* **Exercise passage**:

+++

Pro-life MPs have called for reform of the abortion law after new statistics showed that babies born at 23 weeks have a one-in-three chance of survival.
The 23-week survival rate in England and Wales was 23 per cent in 2010 and fell to 20 per cent in 2011, but has since risen, calling into question the current abortion limit in England, Wales and Scotland of 24 weeks.
Figures from the Office for National Statistics show that in 2014, 33 per cent of babies born at 23 weeks reached their first birthday. Survival for babies born at 24 weeks also improved.
Fiona Bruce, Conservative MP for Congleton and chairwoman of the All Party Parliamentary Pro-Life Group, told the Daily Mail that the figures highlighted “how shocking it is that our current law does not recognise the rights and immense value of a baby at that stage in its life”.
She said: “In the rest of Europe, the term limit for abortions is generally around 12 weeks, apart from exceptional circumstances. So at 20 weeks, a baby in France or Germany has more rights than a baby in Britain. This is not right. Medical care has advanced and the law needs to catch up. Increasingly, these children can survive and live lives as fulfilled and valuable as any of us, and they should be given the chance to do so.”
Meanwhile, Diana Johnson, the MP for Hull North, is seeking to fully decriminalise abortion, describing the current law as “Victorian”. Her Bill is to receive its second reading in two weeks. Robert Flello, Labour MP for Stoke-on-Trent said: “I think the public is behind a reduction in time limits and not abortion up to birth, which obviously is what decriminalisation would open the door to.”
Irish bishops and politicians are debating the status of a new maternity hospital in Dublin. The hospital will be built on the campus of St Vincent’s Hospital, which is owned by the Sisters of Charity.
Bishop Kevin Doran of Elphin has said this means the new institution must follow a Catholic ethos. This could have implications for what procedures the hospital offers. But Irish health minister Simon Harris insisted that the maternity hospital will be independently run.
A leaked document suggests that the board of St Vincent’s Hospital will allow a deal to be struck, whereby the maternity hospital would not need to abide by a Catholic ethos.
In a statement to the Sunday Times, Bishop Doran, chair of the Irish bishops’ committee on bioethics, said: “A healthcare organisation bearing the name ‘Catholic’, while offering care to all who need it, has a special responsibility … to Catholic teachings about the value of human life and the dignity and the ultimate destiny of the human person. Public funding, while it brings with it other legal and moral obligations, does not change that responsibility.”

+++

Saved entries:
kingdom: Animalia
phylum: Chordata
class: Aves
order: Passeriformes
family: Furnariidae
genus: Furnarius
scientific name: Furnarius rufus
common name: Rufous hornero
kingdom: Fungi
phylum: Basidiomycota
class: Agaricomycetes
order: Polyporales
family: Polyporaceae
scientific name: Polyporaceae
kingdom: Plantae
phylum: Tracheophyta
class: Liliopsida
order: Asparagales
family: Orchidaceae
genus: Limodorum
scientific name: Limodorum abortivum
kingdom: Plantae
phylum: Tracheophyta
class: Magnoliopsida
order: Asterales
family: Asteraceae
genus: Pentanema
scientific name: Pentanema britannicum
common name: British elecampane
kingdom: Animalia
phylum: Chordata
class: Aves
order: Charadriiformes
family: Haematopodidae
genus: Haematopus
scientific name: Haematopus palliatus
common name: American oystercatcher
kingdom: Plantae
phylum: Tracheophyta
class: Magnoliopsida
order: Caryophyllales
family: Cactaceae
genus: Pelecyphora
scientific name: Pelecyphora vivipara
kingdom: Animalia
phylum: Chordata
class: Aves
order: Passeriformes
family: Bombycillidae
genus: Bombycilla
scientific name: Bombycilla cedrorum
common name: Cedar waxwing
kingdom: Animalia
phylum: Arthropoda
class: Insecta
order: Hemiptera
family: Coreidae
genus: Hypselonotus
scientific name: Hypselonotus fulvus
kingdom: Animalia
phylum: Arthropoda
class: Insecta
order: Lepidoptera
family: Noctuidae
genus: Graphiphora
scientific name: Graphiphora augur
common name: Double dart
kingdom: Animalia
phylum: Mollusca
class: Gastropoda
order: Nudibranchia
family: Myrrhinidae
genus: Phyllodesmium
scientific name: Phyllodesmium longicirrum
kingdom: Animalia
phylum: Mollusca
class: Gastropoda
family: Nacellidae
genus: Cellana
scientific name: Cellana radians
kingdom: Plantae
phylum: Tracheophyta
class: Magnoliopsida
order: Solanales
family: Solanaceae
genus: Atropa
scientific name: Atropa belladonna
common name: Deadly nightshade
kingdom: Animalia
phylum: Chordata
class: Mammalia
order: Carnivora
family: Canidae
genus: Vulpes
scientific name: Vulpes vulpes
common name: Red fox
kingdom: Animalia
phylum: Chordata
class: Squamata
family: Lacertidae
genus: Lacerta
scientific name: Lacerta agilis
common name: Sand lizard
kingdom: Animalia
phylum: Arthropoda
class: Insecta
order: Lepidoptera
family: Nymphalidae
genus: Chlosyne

+++

* **What to do**:
[1] According to the news report on abortion law, what percentage of babies born at 23 weeks reached their first birthday in 2014?
[2] In the news report on abortion law, echo the passage that begins at the words "A leaked document" and stops after the words "by a Catholic ethos.".
[3] Give what follows the final sentence of the news report on abortion law.

* **Answers given**:
[1] 33 percent

[2]
A leaked document suggests that the board of St Vincent’s Hospital will allow a deal to be struck, whereby the maternity hospital would not need to abide by a Catholic ethos.

[3]
The bishop’s comments are at odds with campaigners who believe the hospital should provide services such as sterilisation and abortion.
In an article for the Irish Times, Dr Peter Boylan, chairman of the Institute of Obstetricians and Gynaecologists, wrote: “Modern maternity and gynaecological care encompasses contraception, sterilisation, IVF, gender reassignment surgery and abortion, as well as the usual day-to-day activities of a busy maternity hospital.”
Dr Boylan said it was hard to believe that “if the hospital goes ahead according to the proposed arrangement, it will be the only maternity hospital in the world owned by the Catholic Church, and run by a company owned by the Catholic Church, that will allow these procedures”.
He concluded that “ownership of the €300 million, state-of-the-art National Maternity Hospital should be gifted to the Sisters of Charity. A lot of other people appear to share my view.”
An online petition has been launched, attracting almost 91,000 signatures, urging the Irish government to prevent the nuns from owning the hospital.
The Sisters of Charity have also come under attack because they are among the three religious orders which previously managed the infamous Magdalene laundries, prompting critics to say they are not fit to preside over maternity services.
Writing in the Irish Independent last week, David Quinn said that state organisations should be held to the same standard as religious ones.
He wrote: “The Irish State also has dark chapters in its history…Terrible abuses happened in our mental hospitals and far too many people were placed in them as dumping grounds… But very few people argue that because the State ran these places in an often disastrous way in the past, they should hand them over to other organisations in the present, because they know the State has changed its practices. Why can we not believe the same of the religious orders, including the Sisters of Charity?”
Mr Quinn also questioned the religiosity of St Vincent’s Hospital. He pointed out that St Vincent’s had not been exempt from Ireland’s 2013 legalisation of some abortions. “So how great can the Catholic influence be upon this hospital, never mind the proposed new maternity hospital?” he asked.
Archbishop Bernard Longley of Birmingham has praised Catholic women for their contribution to Catholic life. During his homily at the annual Easter Men’s Mass at St Chad’s Cathedral in Birmingham, Archbishop Longley said: “Women have helped form us in our faith and as Catholic men we give thanks for the courage and faithfulness of Christian women through the centuries.” The archbishop praised the “irreplaceable witness of Religious Sisters in the life of the Church”.